Riuh rendah tepuk tangan membahana di balairung LK Salju. Sang Ombak membawakan kidung yang indah. Sebenernya itu kidung biasa, tidak seperti kidung penciptaan yang dibawakan Ma Dinar. Tapi suaranya mampu menyamai kemampuan penyanyi legendaris itu. Dan semua yang mendengarkan Brinta Alun pasti terbawa ke alam kidung tersebut pertama ditulis.
Kidung itu dinyanyikan dengan sempurna. Seolah si Barya tidak mempunyai jiwa yang rusak. Semua tanpa ada masalah. Tetapi mata tidak pernah berbohong kalau didalamnya ada api yang nyaris padam. Api yang hanya bisa dikobarkan oleh Adis. Walau mulut tersenyum tetapi mata menyiratkan kesedihan.
Sang Ombak pun selesai menyanyikan kidung itu. Kidung yang dinamai Surga benar-benar sesuai dengan judulnya. Karena kidung itu telah membawa orang-orang untuk bernostalgia tentang para leluhur yang dulu tinggal di Surga. Sebuah kisah lampau yang epik.
Acara pun selesai dan semua orang mengucapkan selamat karena acara berlangsung sukses. Dasa menghampiri Padhes untuk megucapkan syukur di depannya.
"Syukur kepada Maha, acara berlangsung aman tanpa kendala yang berarti," lega Dasa. Tetapi nampaknya perasaan Dasa tidak sejalan dengan Padhes. Karena Sang Karang menganggap bahwa masih ada kekurangan dan seharusnya kita tidak mengucap syukur.
Dasa yang melihat raut wajah dari pimpinannya itu kemudian menjelaskan maksud syukurnya. "Sesungguhnya semua orang di acara ini sudah berusaha sekerasnya. Kalaupun memang masih ada kekurangan itu adalah hal biasa dan akan diperbaiki di kemudian hari."

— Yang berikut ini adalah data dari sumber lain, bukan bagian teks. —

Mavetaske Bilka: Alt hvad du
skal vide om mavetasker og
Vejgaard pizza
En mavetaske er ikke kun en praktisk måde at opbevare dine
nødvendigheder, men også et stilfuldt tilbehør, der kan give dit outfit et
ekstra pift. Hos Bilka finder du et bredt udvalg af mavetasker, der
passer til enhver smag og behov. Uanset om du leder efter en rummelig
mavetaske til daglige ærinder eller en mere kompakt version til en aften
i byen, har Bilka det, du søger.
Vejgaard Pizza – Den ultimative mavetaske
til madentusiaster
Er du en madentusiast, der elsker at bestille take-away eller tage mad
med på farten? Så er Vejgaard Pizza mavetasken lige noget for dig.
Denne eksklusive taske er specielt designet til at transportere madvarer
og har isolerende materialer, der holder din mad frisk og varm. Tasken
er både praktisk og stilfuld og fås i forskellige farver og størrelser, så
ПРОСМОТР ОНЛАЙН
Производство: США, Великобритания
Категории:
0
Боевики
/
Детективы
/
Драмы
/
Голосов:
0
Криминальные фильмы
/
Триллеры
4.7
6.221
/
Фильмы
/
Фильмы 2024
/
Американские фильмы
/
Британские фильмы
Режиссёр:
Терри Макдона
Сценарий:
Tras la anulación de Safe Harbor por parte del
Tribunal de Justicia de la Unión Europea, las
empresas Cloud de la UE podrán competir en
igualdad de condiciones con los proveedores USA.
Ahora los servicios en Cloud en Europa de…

Padhes merasa Bayangnya ini berusaha menenangkan, tetapi Padhes tidak pernah puas dengan hasil yang biasa. Tapi Padhes tahu semua orang sudah berusaha keras dan kadang memang keadaan di lapangan yang membuat hasil menjadi kurang. Dan kalau sudah keadaan di lapangan yang tidak bisa diubah lagi ya sudah kita harus bisa menerima itu semua.